After the assassination attempt against him on July 13, Trump let it be said that the shock prompted him to rethink his strategy. Suddenly, the unity of the country was his primary concern. But the illusion didn't last long. The choice of Vance – "a Trump clone" on substantive issues, said Joe Biden on Monday – is not a rupture, nor the dawn of a new era. It's a return to the roots of Trumpism: the defense of the uneducated white male, tormented by deindustrialization, bewildered by what he perceives as an overly permissive society. It's the choice of a young man and a potential heir.
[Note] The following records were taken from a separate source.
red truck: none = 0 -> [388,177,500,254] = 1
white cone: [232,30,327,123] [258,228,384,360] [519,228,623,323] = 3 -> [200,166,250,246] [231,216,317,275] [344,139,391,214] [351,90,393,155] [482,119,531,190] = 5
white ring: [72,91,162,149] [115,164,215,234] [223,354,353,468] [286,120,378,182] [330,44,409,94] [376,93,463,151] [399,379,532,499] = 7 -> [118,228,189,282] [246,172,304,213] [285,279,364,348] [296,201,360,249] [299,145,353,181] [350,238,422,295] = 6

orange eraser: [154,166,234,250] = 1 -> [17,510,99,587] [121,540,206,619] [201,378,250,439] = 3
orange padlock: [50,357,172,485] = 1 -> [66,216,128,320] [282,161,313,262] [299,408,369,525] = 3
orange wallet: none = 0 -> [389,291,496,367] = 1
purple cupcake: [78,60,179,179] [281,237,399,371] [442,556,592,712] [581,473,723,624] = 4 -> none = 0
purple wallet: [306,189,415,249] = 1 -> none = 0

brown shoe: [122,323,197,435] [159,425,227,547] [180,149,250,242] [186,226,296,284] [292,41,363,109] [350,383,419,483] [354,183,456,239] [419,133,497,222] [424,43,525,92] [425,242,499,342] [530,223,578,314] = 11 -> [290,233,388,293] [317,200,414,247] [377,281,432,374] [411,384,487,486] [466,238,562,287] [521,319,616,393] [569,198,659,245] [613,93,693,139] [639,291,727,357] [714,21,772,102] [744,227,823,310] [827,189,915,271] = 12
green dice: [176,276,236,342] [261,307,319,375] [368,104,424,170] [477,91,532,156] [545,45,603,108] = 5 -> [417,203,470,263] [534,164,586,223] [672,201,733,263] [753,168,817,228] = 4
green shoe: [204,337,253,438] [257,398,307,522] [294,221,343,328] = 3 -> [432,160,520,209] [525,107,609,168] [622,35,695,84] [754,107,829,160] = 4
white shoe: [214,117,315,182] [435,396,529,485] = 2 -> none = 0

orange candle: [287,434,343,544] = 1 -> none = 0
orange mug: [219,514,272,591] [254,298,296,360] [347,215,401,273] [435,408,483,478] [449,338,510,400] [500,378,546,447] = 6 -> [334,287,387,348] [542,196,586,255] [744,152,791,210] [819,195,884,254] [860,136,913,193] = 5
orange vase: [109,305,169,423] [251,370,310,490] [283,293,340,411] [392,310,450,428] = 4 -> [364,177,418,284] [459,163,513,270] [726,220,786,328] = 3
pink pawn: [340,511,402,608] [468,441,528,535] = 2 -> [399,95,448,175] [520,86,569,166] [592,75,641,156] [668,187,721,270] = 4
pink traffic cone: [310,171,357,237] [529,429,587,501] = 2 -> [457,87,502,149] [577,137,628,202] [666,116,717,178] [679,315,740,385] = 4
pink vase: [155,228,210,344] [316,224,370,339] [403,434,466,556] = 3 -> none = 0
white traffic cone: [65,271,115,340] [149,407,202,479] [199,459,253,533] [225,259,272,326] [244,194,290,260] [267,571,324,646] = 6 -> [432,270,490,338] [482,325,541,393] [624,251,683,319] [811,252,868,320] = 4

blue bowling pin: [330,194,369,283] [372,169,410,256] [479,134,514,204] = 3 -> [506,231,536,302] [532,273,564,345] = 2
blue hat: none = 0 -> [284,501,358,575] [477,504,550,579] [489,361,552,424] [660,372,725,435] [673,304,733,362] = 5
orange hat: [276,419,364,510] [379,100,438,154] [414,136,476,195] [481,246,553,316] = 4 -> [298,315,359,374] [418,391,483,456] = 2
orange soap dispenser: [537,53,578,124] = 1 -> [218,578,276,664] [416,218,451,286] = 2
Behind his slightly child-like face, concealed by a neatly trimmed beard, lies an acerbic contempt of the elites, whose disconnection and contempt for the working class he has theorized. Author of a landmark 2016 book, Hillbilly Elegy: A Memoir of a Family and Culture in Crisis, Vance wrote about his background, his difficult childhood in the industrial city of Middletown, Ohio, within a family torn apart by violence and alcohol. More broadly, he painted a bleak picture of the industrial crisis, of class contempt for workers, of their abandonment by the two major political parties, converted to the cult of free trade.
The book became popular in bookstores after the author gave a lengthy interview to the conservative outlet The American Conservative, which was read by all of Washington. "After so many years of Republican politicians refusing to even talk about factory closures, Trump’s message is an oasis in the desert," he explained in the 2016 interview. "But of course he spent way too much time appealing to people’s fears, and he offered zero substance for how to improve their lives." At the time, Vance took a distant view of the Trump phenomenon. In a private message to a friend – later published by the latter – he said he was torn between two hypotheses regarding the future president: "A cynical asshole like Nixon" or "America's Hitler." On Monday evening, interviewed on Fox News, Vance identified the culprit: "I bought into the media's lies and distortions."